## TASK TO COMPLETE
Using the records below, locate all lines containing "camera" and return them.

## SUPPLIED RECORDS
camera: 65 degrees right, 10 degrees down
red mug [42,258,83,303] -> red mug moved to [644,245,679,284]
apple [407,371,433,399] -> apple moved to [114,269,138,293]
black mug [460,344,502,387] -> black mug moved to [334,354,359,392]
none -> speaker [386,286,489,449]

==

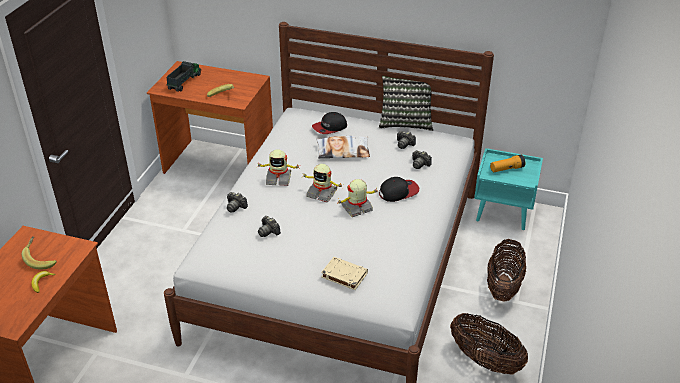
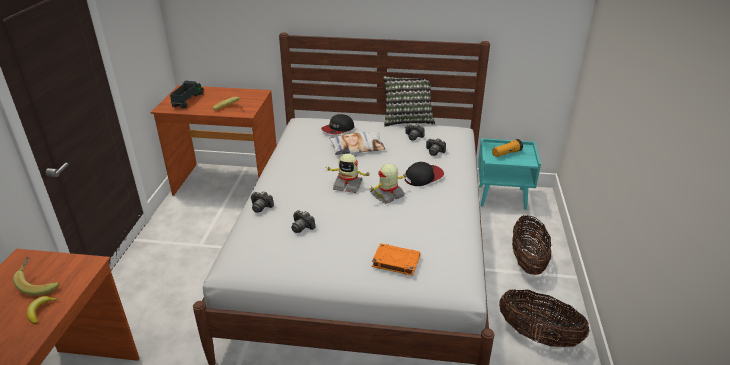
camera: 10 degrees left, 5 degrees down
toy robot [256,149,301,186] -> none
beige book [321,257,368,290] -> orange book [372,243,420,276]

## RESULT OF THIS EXERCISE
camera: 65 degrees right, 10 degrees down
camera: 10 degrees left, 5 degrees down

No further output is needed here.